The film stars Chris Evans, Song Kang-ho, Go Ah-sung, Jamie Bell, John Hurt, Tilda Swinton, Octavia Spencer, and Ed Harris. The performances in this film were all superbly portrayed and are some of the best performances of their careers. Evans' performance more intense and emotional than his performances in the "Captain America" films. Song Kang-ho and G Ah-sung's third and second collaboration with Bong Joon-ho has their finest performances as father and daughter (just like in The Host). Full of Korean wit and humor that made this picture unique. They are also key elements that make this film a Bong Joon-ho film. Bell gave a great performance and pulled off a great Irish accent. Hurt gave his performance in years! Swinton gave us the best villain role of 2014, if not in the Science Fiction genre. She finds nice new ways to convey crazy menace with each new role. Certainly he's the most colorful figure in a film that wastes no time on character development or personality. As well as Harris, who gave a unique perspective as a villain. Both Swinton and Harris are known to have portrayed villains in the past and this is their best! Finally Spencer has given a great action movie performance.
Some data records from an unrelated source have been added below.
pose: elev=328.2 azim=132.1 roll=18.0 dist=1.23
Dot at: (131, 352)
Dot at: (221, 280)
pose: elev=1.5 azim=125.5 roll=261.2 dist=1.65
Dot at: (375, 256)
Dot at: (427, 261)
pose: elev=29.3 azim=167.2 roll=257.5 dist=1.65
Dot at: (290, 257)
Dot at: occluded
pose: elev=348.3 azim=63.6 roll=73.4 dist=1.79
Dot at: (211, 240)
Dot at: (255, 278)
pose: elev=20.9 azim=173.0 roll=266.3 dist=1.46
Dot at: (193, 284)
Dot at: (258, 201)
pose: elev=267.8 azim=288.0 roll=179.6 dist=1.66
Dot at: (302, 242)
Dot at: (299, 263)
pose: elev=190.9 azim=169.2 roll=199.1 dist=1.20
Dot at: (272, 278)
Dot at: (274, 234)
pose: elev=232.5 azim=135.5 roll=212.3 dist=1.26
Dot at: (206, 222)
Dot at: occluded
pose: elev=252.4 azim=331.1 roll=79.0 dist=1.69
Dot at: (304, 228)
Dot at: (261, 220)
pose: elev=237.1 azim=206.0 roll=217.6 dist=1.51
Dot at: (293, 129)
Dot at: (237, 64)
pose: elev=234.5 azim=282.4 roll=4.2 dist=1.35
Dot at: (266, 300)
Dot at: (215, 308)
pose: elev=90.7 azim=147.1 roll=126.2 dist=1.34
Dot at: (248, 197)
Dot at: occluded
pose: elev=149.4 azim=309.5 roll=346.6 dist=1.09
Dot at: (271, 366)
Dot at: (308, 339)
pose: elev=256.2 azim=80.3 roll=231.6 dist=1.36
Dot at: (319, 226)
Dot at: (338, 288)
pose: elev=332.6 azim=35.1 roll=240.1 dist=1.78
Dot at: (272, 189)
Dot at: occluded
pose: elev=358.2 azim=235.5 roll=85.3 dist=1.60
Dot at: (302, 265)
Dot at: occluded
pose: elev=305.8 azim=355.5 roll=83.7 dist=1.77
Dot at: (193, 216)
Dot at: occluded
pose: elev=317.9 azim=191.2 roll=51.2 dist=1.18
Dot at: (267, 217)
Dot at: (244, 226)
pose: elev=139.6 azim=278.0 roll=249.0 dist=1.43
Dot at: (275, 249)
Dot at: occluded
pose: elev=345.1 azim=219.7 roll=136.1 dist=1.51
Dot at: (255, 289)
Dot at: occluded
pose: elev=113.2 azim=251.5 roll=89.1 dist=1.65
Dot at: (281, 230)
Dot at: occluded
A terrific blockbuster thriller, Snowpiercer is taut, tense, and energetic, with outstanding performances from Chris Evans and Song Kang-ho. Films like this one belong to the genre I call Sitting-on-the-Edge-of-Your-Seat Movies, because you're always sitting on the edge of your seat as you’re watching it. Action flicks are usually written off as a simple genre and films that go in the other direction, of course, rarely work. But the film works like a charm. It's a reminder of how much movie escapism can still stir us when it's dished out its sociological and multilayered themes and story. It's a pleasure to be in the hands of a filmmaker who respects the audience. Bong Joon-Ho’s craftsmanship is so supple that even the sociological messages seem justified.